A conjuring trick with bones

was taken to imply that he rejected the resurrection.

After the media and the conservative theological underworld went into overdrive, and Jenkins was unjustly known as the unbelieving bishop. Even a parishioner at my church in Liverpool asked if all who studied at Durham had similar views 🙂 (She wasn’t overly partial to me and once our 4 year old asked why she had funny hair. Luckily a lady, who was stone deaf heard her first, and made the comment apply to her. Muriel saved the day!)

In fact the sound bite “not a conjuring trick with bones” makes an incredibly important point, and on this point I am at one with Jenkins. I am sure (without checking what he wrote) that Jenkins believed that Jesus rose but not the account of the empty tomb. I think he is wrong to deny the empty tomb, but he has (present tense of course) a great grasp of what the resurrection means.

He used the expression “a conjuring trick with bones” to show that the widely-held popular idea that on the first Easter Day Jesus literally physically rose again. Sadly that is held by many with theological training i.e. clergy, as well.If the resurrection was  a conjuring trick then it was resuscitation rather than resurrection. That happened to Lazarus (John chap 11) as he was only to die again.

When you read the resurrection narratives in the four gospels CAREFULLY, you will see it is not a conjuring trick or resuscitation, but much more than that. Jesus was recognisable , but not quite physical as we read in Luke 24 on the Emmaus Road and with Thomas in John 20. So “dem dry bones” were not put together again by a conjoror. It was something more. Often writers and preachers are very slipshod over this and seem to imply a purely physical resuscitation, ooops-  I mean resurrection.

As I started my training I found this a problem but found the book Risen Indeed by Grenville Yarnold very helpful. ( I was given a copy as Gren was my uncle and godfather and before ordination senior physics lecturer at Nottingham. He married my mother’s sister, whereas my mother married a biochemist, who was a second generation atheist. I did not carry on that tradition!) In the book Gren argued first for the Empty Tomb, which I consider to be essential in our understanding.

Most important was his treatment of the “body” of the Risen Christ. After dealing with all the resurrection narratives at the end of each gospel, he said clearly that the Risen Jesus did not have a physical body, but a  quasiphysical body (lit; as-if-physical). I found that made so much sense and it guided my understanding of the nature of the resurrection for the last forty or more years.It helped me to avoid the two errors (I am tempted to say heresy) of a literal conjuring trick with bones and denial of the empty tomb and a purely spiritual resurrection.
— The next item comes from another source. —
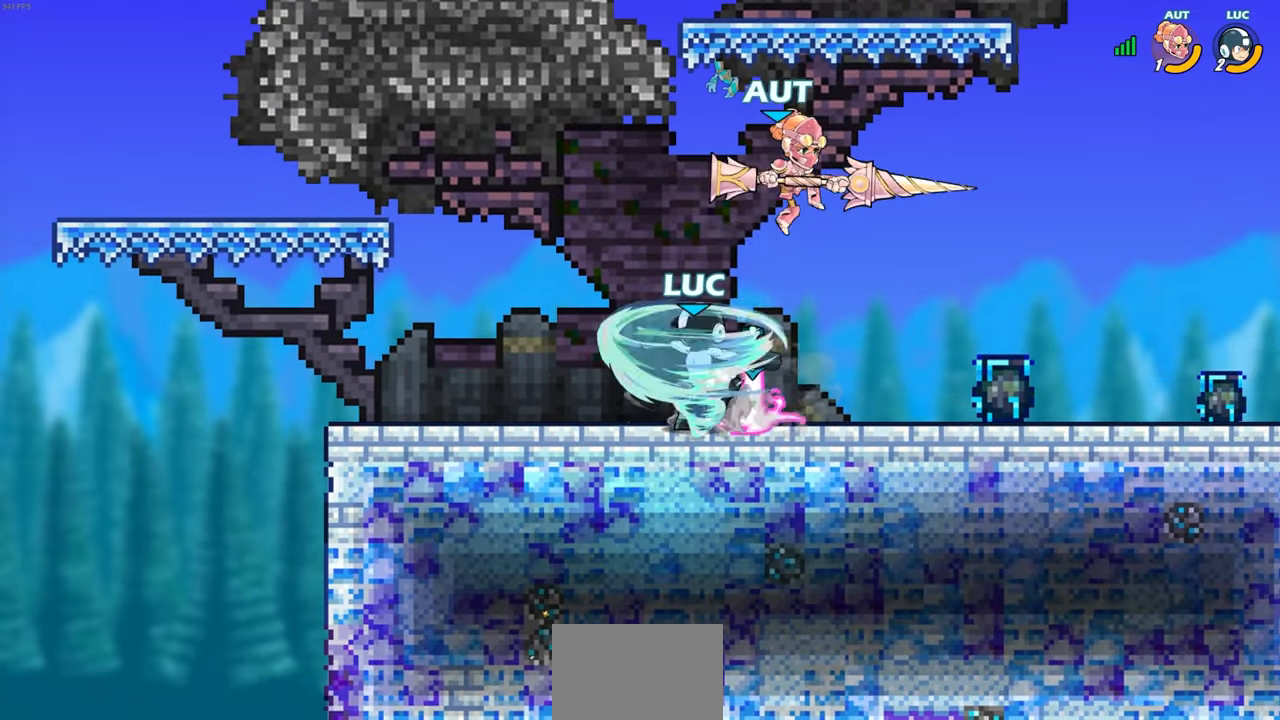
{"buttons": ["CIRCLE"], "left_stick": "left", "right_stick": "center", "events": [[33, "left_stick", "down-left"], [133, "left_stick", "left"], [150, "L3", "down"], [267, "L3", "up"]]}
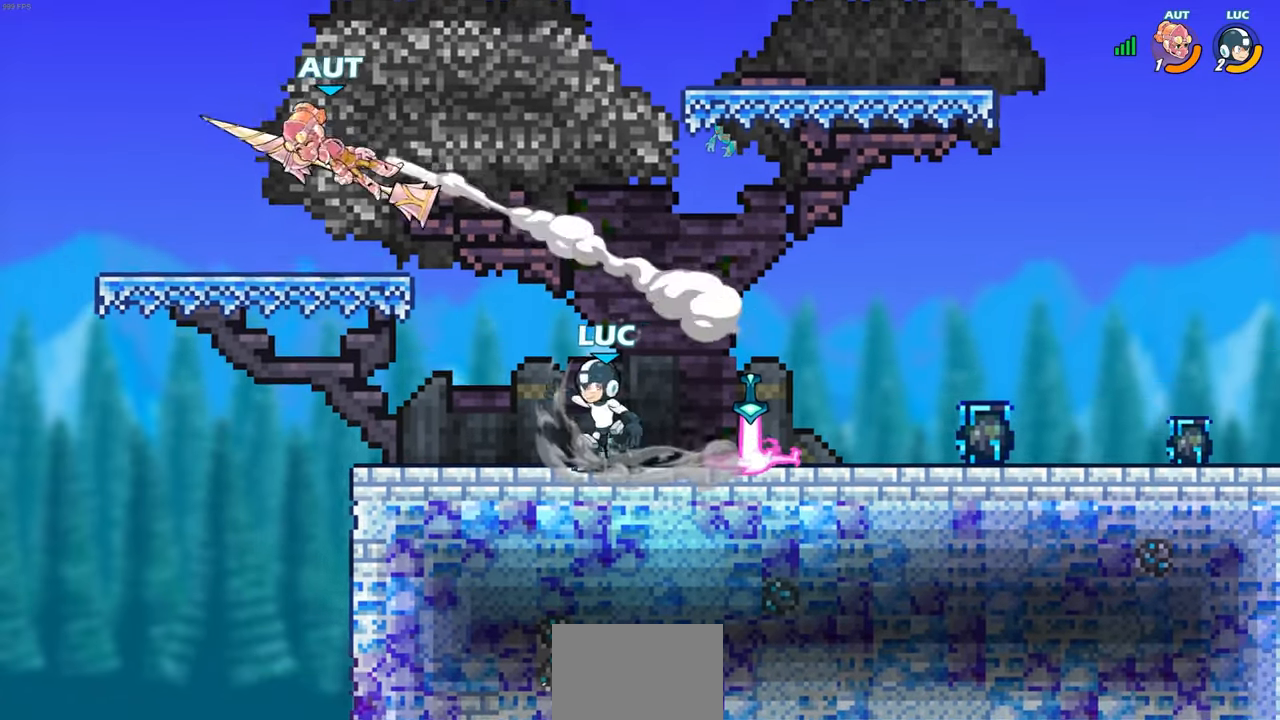
{"buttons": [], "left_stick": "center", "right_stick": "center", "events": [[50, "CIRCLE", "up"], [350, "left_stick", "center"]]}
The former leads to crass materialism and the latter to a wispy rejection of the material. As Jesus is the first of the New Creation, he is very material indeed and we see that the Resurrection involves not only people but the renewal of the whole creation (apokatstasis if you prefer).

More recently, Tom Wright has argued the same point (p476ff) in his book The Resurrection that the Resurrection of Jesus is not physical nor spiritual but

Transphysical

I think that is a better word but it has the same meaning as Gren’s quasiphysical.

This briefly is how I have reflected for three decades on Jenkins’ conjuring trick with bones. He was making a very important and serious point but I do think his successor as Bishop of Durham, Tom Wright, came up with a better understanding , but without a memorable sound-bite. After all”transphysical” is unsuitable for News Night or The Daily Mail.

Christ is risen

He is risen indeed, alleluia

P.S. I said all that is needed in exactly 1000 words!